Plus-size fashion retailer City Chic (ASX: CCX) has announced the sale of its UK brand Evans to AK Retail for £8 million ($15.5 million), alongside plans to exit the Europe, Middle East and Africa (EMEA) market which has deteriorated significantly for the Sydney-based company.
City Chic has reached a deal with its third-party provider to close its UK warehouse, and as a result it Navabi business will also cease trading. After costs associated with the closure, City Chic will pocket around £6.4 million ($12.4 million) from the sale.
The proceeds will be used for working capital and paying the group's remaining $1.5 million acquisition facility. The company's debt facility limit has been reduced to $20 million from $30 million, and will be cut by a further $5 million at the end of June 2024, reducing its funding costs.
As part of the agreement, AK Retail has acquired the Evans brand, intellectual property and customer base, although there will be a transition period whereby City Chic is entitled to sell its remaining Evans-branded product in the Australian, New Zealand and North American markets.

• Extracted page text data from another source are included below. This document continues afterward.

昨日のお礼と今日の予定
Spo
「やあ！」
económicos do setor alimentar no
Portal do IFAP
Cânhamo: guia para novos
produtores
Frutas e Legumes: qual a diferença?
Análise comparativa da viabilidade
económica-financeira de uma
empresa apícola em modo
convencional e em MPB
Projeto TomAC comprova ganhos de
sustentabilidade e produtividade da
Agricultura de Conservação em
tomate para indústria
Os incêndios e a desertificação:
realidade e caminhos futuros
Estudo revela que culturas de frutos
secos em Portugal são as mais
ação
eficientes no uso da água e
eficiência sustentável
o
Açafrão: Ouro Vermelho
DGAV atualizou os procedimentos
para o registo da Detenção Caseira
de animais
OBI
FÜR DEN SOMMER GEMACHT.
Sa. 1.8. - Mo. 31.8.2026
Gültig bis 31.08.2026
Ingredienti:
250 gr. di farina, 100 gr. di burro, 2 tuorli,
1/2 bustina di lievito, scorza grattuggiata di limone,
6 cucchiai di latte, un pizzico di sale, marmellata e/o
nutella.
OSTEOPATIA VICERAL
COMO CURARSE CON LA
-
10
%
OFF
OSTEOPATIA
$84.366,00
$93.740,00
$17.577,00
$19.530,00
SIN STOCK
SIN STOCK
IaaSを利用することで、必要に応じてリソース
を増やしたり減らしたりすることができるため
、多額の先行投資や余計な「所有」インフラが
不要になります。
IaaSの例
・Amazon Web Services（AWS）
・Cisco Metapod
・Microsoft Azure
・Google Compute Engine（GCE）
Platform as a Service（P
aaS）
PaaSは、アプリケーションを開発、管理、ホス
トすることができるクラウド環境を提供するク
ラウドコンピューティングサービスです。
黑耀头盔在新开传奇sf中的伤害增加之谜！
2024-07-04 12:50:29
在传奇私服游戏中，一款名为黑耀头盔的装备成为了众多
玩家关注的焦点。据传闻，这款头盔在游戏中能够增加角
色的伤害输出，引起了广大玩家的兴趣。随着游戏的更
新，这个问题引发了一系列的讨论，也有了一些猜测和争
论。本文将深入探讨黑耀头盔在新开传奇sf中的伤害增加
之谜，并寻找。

City Chic will also retain the right to trade under the City Chic, Avenue and other non-Evans brands in EMEA in the future.
"The focus of the strategic review has been on our online and international businesses to determine the most efficient way of returning to profitable growth," says City Chic chief executive officer and managing director Phil Ryan.

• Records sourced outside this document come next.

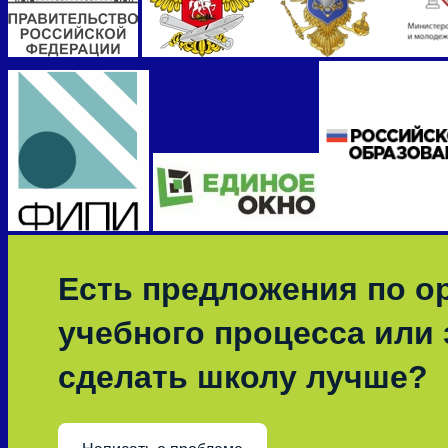
Есть предложения по о
учебного процесса или з
сделать школу лучше?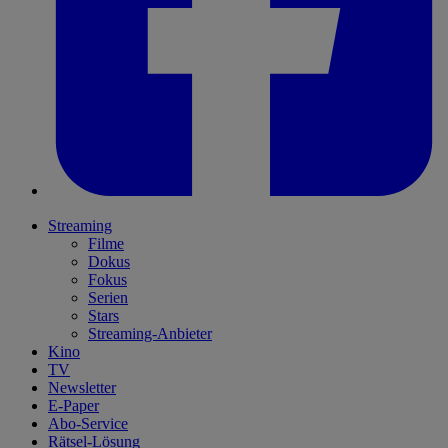
Streaming
Filme
Dokus
Fokus
Serien
Stars
Streaming-Anbieter
Kino
TV
Newsletter
E-Paper
Abo-Service
Rätsel-Lösung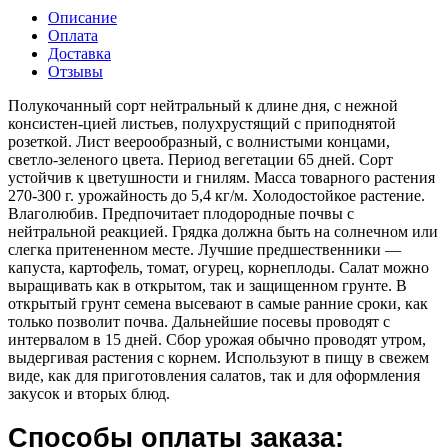
Описание
Оплата
Доставка
Отзывы
Полукочанный сорт нейтральный к длине дня, с нежной
консистен-цией листьев, полухрустящий с приподнятой
розеткой. Лист веерообразный, с волнистыми концами,
светло-зеленого цвета. Период вегетации 65 дней. Сорт
устойчив к цветушности и гнилям. Масса товарного растения
270-300 г. урожайность до 5,4 кг/м. Холодостойкое растение.
Влаголюбив. Предпочитает плодородные почвы с
нейтральной реакцией. Грядка должна быть на солнечном или
слегка притененном месте. Лучшие предшественники —
капуста, картофель, томат, огурец, корнеплоды. Салат можно
выращивать как в открытом, так и защищенном грунте. В
открытый грунт семена высевают в самые ранние сроки, как
только позволит почва. Дальнейшие посевы проводят с
интервалом в 15 дней. Сбор урожая обычно проводят утром,
выдергивая растения с корнем. Используют в пищу в свежем
виде, как для приготовления салатов, так и для оформления
закусок и вторых блюд.
Способы оплаты заказа: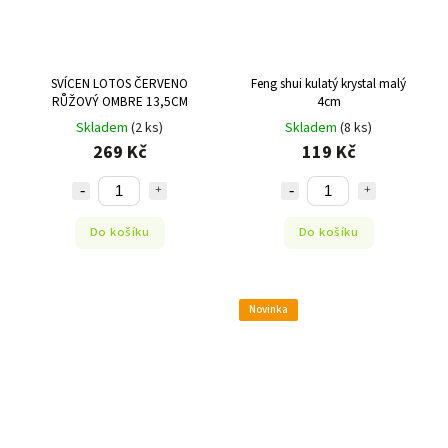
SVÍCEN LOTOS ČERVENO
Feng shui kulatý krystal malý
RŮŽOVÝ OMBRE 13,5CM
4cm
Skladem
(2 ks)
Skladem
(8 ks)
269 Kč
119 Kč
Do košíku
Do košíku
Novinka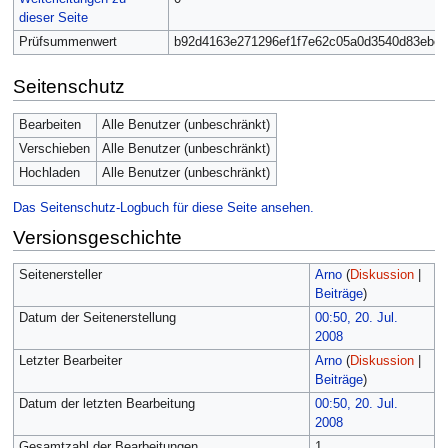
dieser Seite
Prüfsummenwert
b92d4163e271296ef1f7e62c05a0d3540d83ebed
Seitenschutz
Bearbeiten
Alle Benutzer (unbeschränkt)
Verschieben
Alle Benutzer (unbeschränkt)
Hochladen
Alle Benutzer (unbeschränkt)
Das Seitenschutz-Logbuch für diese Seite ansehen.
Versionsgeschichte
Seitenersteller
Arno
(
Diskussion
|
Beiträge
)
Datum der Seitenerstellung
00:50, 20. Jul.
2008
Letzter Bearbeiter
Arno
(
Diskussion
|
Beiträge
)
Datum der letzten Bearbeitung
00:50, 20. Jul.
2008
Gesamtzahl der Bearbeitungen
1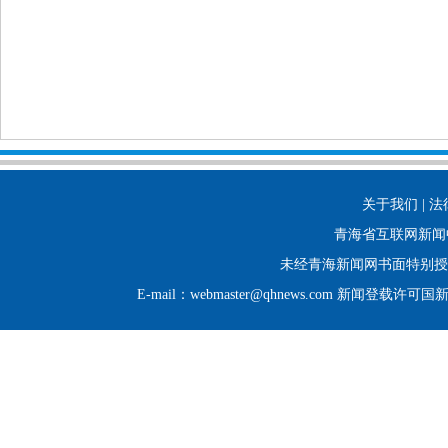
关于我们 | 法
青海省互联网新闻
未经青海新闻网书面特别授
E-mail：webmaster@qhnews.com 新闻登载许可国新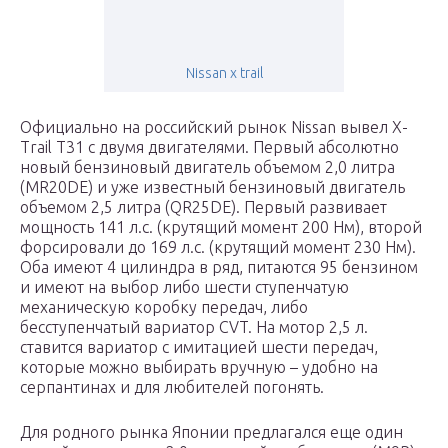
Nissan x trail
Официально на российский рынок Nissan вывел X-
Trail T31 с двумя двигателями. Первый абсолютно
новый бензиновый двигатель объемом 2,0 литра
(MR20DE) и уже известный бензиновый двигатель
объемом 2,5 литра (QR25DE). Первый развивает
мощность 141 л.с. (крутящий момент 200 Нм), второй
форсировали до 169 л.с. (крутящий момент 230 Нм).
Оба имеют 4 цилиндра в ряд, питаются 95 бензином
и имеют на выбор либо шести ступенчатую
механическую коробку передач, либо
бесступенчатый вариатор CVT. На мотор 2,5 л.
ставится вариатор с имитацией шести передач,
которые можно выбирать вручную – удобно на
серпантинах и для любителей погонять.
Для родного рынка Японии предлагался еще один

"We have seen a significant deterioration in the EMEA market over the past two years which has hampered our ability to sell our expanded product range, compounded by global supply chain constraints.
"We are continuing with the rationalisation of our product offering, streamlining our supply chain and focusing on cost management. I am confident that we can return to a more agile operation that quickly responds to her changing needs and puts us in a much stronger position for when market conditions improve."
It is expected that the EMEA business will be treated as a discontinued operation in FY23, and that assets held for sale at the end of FY23 will incur an impairment of between $29 million and $31 million, including closure and transaction costs.